Indeed, British military "Stores" (supply depots) stocked both .44-40 and .45 Colt ammo for those officers needing it. I presume they paid for it, but am not sure. The .30 Mauser was also fairly popular around 1900. Churchill was by no means the only officer who carried one. Of course, the Boers also used some Mauser pistols in the war of 1899-1902. In 1915, Churchill bought a Colt Govt. Model .45 auto. (NOT a .455 chambering.)
This .455 revolver ammo was all loaded with the shorter MK II ctg. case after the mid-1890's. The longer, older .455 MK I, also called .455 Colt, was loaded to about 700 FPS, rather than the 620 FPS of the MK II.
As long as the bullet profile is the same (and I think it is), you should get the same tumbling effect from modern Fiocchi or Hornady ammo as from the old service .455 rounds. I have read that Fiocchi ammo kicks more and may be loaded a little hotter than the old ammo. But it should be safe in any .455 made for smoklesss ammo. I would not fire modern ammo in any service Webley made before the MK V of 1913. This applies to the WG and other fine commercial Webleys made before that date, other than perhaps to the Wilkinson-Webley model of 1911. That does include your MK I, made originally for black powder.
BTW, the cylinder diameter is the only real difference between the MK IV and the MK V Webley models. The MK VI arrived in 1915, with a square butt. It usually has a six-inch barrel. But any of the Webley service models may have a six-inch barrel, or a four-inch one. Target models intended for use at the famous Bisley range had 7.5-inch barrels and I've never seen one that didn't also have a square butt. Bisley was the UK equivalent to our Camp Perry range.

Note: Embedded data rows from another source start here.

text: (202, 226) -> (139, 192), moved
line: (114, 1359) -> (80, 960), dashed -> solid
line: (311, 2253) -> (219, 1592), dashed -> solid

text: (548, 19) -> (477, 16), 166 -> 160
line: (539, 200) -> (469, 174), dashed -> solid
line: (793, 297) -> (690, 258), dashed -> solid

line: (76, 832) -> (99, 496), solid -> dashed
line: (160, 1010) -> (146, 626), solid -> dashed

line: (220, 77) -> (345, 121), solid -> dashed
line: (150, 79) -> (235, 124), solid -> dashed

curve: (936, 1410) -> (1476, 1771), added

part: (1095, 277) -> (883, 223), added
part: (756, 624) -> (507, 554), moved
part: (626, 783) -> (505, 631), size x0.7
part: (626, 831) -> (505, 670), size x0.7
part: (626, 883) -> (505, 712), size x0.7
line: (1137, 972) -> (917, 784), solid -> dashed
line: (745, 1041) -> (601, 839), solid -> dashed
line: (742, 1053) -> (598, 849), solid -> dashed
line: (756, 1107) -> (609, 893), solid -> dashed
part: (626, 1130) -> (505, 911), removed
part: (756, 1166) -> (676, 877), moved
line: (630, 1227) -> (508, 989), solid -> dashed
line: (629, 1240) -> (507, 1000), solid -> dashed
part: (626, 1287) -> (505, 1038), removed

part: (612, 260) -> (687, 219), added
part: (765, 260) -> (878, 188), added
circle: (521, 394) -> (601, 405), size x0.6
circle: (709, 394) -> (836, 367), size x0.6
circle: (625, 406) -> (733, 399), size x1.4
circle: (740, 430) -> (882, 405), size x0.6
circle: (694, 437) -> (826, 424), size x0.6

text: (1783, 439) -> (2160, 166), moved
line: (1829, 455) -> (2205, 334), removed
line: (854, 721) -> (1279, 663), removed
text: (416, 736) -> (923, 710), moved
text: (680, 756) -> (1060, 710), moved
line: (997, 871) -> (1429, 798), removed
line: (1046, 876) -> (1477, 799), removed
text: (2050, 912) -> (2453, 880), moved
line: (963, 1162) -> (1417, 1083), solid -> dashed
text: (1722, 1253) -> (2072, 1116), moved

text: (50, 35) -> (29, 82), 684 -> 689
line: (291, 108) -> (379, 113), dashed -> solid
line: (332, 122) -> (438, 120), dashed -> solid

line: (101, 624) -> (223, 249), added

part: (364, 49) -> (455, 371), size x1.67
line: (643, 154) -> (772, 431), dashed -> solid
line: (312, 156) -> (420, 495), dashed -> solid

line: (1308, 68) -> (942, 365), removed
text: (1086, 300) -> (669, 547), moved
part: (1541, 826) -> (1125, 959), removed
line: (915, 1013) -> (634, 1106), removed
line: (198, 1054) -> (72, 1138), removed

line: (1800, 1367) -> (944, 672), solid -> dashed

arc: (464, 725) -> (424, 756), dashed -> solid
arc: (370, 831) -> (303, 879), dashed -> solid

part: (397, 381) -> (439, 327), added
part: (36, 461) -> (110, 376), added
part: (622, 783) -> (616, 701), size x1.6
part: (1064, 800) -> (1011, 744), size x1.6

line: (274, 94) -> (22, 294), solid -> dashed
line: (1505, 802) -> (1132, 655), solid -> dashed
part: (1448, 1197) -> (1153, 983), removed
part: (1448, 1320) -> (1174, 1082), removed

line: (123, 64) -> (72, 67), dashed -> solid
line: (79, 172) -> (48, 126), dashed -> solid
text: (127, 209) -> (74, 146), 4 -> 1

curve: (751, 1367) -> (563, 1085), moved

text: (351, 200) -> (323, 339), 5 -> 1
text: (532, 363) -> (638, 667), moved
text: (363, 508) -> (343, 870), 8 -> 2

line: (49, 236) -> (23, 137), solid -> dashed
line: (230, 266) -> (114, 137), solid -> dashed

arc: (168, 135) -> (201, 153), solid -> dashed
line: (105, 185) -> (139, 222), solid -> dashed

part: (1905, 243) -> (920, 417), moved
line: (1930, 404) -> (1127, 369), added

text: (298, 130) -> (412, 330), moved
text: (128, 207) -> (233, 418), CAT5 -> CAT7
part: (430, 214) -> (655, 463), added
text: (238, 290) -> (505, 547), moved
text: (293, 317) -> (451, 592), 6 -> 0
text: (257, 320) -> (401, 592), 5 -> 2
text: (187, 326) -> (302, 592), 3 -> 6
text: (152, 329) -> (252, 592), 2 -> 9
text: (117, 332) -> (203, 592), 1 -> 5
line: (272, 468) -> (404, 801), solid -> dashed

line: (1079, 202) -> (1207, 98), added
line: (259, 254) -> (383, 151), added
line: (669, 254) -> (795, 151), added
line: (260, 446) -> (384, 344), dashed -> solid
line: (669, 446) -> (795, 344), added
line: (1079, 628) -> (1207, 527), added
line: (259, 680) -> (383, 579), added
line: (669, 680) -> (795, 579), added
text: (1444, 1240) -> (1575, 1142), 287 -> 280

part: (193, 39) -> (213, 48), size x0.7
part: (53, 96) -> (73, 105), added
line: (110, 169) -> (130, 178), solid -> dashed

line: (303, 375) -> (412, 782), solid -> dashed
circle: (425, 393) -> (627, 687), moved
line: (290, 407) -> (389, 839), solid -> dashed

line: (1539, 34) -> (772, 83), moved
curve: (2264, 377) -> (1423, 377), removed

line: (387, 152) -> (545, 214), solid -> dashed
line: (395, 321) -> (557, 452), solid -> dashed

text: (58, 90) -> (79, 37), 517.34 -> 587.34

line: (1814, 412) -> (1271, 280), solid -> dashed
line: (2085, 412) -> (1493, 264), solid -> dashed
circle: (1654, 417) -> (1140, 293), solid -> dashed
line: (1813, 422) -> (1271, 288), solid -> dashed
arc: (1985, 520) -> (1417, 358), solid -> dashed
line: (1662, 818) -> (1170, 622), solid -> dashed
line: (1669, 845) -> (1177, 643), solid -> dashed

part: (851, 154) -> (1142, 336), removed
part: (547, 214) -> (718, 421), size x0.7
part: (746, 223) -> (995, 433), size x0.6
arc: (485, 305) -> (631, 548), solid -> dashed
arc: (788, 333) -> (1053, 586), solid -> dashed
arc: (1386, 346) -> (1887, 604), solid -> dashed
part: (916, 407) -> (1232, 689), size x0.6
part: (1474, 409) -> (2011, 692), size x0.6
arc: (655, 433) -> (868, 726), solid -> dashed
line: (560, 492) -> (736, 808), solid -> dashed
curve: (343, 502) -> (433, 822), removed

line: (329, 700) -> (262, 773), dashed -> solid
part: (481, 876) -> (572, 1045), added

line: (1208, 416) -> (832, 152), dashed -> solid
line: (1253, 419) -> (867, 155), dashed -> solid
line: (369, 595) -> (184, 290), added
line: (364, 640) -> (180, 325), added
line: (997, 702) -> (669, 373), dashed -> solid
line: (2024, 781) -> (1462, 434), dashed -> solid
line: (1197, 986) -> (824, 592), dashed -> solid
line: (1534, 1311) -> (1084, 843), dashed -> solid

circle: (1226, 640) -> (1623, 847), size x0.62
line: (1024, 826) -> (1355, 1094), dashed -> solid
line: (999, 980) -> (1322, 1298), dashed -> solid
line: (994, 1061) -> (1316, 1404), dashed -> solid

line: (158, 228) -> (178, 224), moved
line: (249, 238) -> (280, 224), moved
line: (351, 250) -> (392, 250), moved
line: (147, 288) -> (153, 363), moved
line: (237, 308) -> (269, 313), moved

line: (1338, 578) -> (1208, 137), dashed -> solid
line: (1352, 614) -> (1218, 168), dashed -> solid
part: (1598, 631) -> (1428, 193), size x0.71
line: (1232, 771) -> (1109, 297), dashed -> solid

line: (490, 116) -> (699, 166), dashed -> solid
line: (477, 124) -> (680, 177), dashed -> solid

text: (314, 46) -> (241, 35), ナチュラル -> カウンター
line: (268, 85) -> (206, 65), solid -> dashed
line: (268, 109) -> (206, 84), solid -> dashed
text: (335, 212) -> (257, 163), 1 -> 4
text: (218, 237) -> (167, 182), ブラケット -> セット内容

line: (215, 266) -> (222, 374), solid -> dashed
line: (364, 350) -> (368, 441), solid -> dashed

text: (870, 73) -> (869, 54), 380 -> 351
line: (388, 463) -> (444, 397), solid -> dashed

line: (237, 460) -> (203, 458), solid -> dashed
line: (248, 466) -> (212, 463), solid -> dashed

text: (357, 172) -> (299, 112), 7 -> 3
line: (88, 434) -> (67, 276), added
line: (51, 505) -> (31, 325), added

I don't know that British smokeless ammo was loaded any "dirtier" than US ammo then, unless you mean black powder, which is indeed dirty. But Unique is pretty dirty. And it dates from that early smokeless era. I've never seen old Cordite ammo fired, so can't say how much smoke and residue it produced.
If your old MK I is marked "1940", it may have been rescued from an arsenal or museum and forced into emergency service after so much ordnance was lost at Dunkirk, and the British were desperate for revolvers. I think there's a good chance that it's been re-cylindered. If it was re-issued in 1940, it was probably to a Home Guard unit. Active duty troops would have had priority for MK VI .455's and the later .38 revolvers. Of course, it was at this time that S&W and Colt began sending enormous quantities of .38-200 revolvers to the UK and Commonwealth countries. These supplemented Webley and Enfield .38's, which couldn't be made fast enough to meet all expanded needs in a major war.